Spain is the oldest child of newspaper publisher Otis Brumby, who owns the Marietta Daily Journal and 28 neighborhood papers as well as the chair company. She has a degree in journalism from Washington and Lee and worked at the Marietta Daily Journal for two years after her graduation. She also worked in Johnny Isakson's senatorial campaign in 1996, and her husband Scott, is a lawyer in the firm with State House Rep. Roy Barnes, a Democratic gubernatorial candidate.
"My grandfather would be happy to know that Brumby Chair Company is still in the family and in the hands of someone who cares about the product and what it means to the community," says Otis Brumby.

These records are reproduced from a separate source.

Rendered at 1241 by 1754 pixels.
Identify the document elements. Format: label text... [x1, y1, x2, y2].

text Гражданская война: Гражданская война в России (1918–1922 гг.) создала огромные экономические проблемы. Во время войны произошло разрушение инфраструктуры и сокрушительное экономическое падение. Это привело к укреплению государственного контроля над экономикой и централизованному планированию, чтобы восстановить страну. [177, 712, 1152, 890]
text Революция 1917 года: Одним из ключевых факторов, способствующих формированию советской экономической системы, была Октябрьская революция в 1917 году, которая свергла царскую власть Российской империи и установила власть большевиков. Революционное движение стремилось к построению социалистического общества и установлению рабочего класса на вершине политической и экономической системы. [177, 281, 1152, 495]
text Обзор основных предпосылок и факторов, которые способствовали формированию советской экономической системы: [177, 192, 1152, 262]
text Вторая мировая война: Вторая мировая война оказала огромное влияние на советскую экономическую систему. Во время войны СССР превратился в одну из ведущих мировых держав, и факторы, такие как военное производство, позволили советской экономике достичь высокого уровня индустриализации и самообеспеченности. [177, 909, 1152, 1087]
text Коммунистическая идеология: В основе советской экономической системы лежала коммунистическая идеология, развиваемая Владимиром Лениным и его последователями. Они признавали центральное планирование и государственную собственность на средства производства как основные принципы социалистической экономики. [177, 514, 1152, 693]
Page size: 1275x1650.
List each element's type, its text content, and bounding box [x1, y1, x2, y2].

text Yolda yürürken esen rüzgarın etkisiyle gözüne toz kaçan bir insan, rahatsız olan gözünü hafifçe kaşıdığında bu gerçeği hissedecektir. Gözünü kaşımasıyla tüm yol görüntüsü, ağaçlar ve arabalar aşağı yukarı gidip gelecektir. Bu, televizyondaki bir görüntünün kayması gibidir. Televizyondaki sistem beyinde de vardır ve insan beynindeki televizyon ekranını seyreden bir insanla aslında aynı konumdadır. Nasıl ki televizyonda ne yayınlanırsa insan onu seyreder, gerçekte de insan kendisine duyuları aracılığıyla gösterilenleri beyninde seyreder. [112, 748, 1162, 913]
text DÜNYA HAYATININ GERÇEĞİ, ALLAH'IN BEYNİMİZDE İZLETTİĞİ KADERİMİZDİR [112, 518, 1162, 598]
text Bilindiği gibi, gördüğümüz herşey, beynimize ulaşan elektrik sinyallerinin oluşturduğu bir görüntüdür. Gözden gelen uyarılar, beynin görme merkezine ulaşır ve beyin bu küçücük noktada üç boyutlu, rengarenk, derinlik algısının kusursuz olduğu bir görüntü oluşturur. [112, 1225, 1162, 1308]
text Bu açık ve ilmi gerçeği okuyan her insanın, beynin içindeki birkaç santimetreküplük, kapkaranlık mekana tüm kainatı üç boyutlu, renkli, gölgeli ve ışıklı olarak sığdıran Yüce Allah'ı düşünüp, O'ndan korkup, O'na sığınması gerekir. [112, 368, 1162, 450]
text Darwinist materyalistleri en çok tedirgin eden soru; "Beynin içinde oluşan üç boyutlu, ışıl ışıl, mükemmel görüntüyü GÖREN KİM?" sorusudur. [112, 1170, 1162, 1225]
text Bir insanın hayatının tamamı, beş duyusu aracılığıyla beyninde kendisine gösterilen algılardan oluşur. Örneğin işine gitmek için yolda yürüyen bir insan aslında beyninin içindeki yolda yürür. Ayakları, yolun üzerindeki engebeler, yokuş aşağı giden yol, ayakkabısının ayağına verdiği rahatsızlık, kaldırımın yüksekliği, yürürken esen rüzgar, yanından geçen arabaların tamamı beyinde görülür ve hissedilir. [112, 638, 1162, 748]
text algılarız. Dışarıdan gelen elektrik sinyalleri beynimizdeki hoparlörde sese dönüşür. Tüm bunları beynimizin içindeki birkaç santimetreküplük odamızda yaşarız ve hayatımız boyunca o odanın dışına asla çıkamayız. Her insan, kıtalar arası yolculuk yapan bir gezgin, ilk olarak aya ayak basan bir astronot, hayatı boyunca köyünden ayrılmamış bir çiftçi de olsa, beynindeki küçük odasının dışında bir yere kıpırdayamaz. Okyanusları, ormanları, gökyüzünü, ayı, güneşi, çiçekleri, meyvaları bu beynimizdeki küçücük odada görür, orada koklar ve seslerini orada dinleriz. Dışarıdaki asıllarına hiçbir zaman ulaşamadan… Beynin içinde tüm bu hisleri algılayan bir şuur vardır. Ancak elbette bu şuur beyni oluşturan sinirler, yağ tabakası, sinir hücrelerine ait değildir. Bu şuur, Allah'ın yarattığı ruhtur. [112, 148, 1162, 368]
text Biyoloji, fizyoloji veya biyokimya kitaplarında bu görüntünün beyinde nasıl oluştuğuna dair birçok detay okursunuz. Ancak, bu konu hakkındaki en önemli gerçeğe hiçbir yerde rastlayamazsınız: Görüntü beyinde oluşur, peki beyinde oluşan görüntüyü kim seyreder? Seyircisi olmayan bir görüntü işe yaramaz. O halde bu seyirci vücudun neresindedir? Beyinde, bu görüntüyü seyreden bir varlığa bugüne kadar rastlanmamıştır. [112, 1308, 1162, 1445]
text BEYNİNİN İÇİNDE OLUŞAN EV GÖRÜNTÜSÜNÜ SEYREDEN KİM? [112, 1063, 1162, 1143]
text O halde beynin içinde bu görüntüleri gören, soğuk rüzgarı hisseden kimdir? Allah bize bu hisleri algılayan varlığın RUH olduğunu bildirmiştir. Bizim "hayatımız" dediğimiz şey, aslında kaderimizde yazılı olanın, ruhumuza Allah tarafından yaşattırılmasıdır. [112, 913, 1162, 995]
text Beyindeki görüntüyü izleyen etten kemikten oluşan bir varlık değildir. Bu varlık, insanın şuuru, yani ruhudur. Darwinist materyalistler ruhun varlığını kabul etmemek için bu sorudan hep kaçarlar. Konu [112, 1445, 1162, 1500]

At one time the company made 150 different pieces of furniture and was one of Marietta's largest employers with a work force of 350. But after a labor shortage forced the factory to close in 1944, Brumby Chair was sold to an Ohio firm.
Otis Brumby obtained rights to the trademark and, at the urging of former Marietta Mayor Joe Mack Wilson and several local preservationists, he moved the company back to Marietta in 1992.
The company now makes and sells around 400 handcrafted rockers a year, but the Jumbo rocker is its signature piece. A Jumbo costs about $719, depending on the finish. Brumby also offers three smaller sized rockers.
All the oak components for the rockers are made at an old spoke factory in Sparta, Tenn., using a special Brumby lathe. Four local caners weave the seats and back rests.
Betty Holbrook, a longtime employee, assembles and hand-finishes the chairs in Marietta in a workroom filled with a photo gallery of famous rockers, including Billy Payne, former Sen. Sam Nunn, Gov. Zell Miller and former President Jimmy Carter, who put five chairs on the Truman Balcony at the White House.
The chair company had more than $300,000 in annual sales in 1997, and half the sales were outside of Georgia. In fact, since 1992, the company has shipped chairs to 46 states, including Alaska, as well as to the United Kingdom. Spain Gregory and her father plan to do more national marketing in the next few years.
"We want to increase sales but the rockers are part of the Southern tradition," she says. "They'll never be mass produced."